## Records to use
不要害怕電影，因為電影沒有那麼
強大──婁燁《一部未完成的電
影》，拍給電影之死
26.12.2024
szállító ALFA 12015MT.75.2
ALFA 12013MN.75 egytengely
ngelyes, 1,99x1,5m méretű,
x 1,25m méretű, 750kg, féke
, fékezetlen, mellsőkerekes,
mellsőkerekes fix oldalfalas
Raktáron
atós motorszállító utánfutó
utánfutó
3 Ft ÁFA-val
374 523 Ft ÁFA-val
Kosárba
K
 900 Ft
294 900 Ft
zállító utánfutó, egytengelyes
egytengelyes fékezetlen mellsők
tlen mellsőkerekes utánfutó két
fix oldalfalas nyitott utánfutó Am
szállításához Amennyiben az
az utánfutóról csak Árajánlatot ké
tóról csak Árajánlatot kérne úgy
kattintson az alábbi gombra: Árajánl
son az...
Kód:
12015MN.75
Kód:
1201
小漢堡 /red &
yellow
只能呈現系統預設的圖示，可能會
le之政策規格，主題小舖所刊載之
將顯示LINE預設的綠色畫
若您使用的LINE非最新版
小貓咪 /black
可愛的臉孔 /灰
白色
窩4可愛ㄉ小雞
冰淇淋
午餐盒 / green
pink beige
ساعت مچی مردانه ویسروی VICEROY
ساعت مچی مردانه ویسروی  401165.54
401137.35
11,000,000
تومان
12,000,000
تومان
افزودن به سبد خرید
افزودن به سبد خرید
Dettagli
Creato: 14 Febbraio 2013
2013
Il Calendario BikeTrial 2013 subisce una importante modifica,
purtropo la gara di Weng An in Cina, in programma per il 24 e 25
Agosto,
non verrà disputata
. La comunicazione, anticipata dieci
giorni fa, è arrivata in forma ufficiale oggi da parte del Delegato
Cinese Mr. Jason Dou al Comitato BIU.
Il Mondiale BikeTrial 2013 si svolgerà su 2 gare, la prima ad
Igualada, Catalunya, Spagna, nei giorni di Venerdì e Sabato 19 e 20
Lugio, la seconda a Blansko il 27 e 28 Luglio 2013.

## Problem requirements
Extract each line from the entries above that contains the string "giorni".

## Result of this task
giorni fa, è arrivata in forma ufficiale oggi da parte del Delegato
Igualada, Catalunya, Spagna, nei giorni di Venerdì e Sabato 19 e 20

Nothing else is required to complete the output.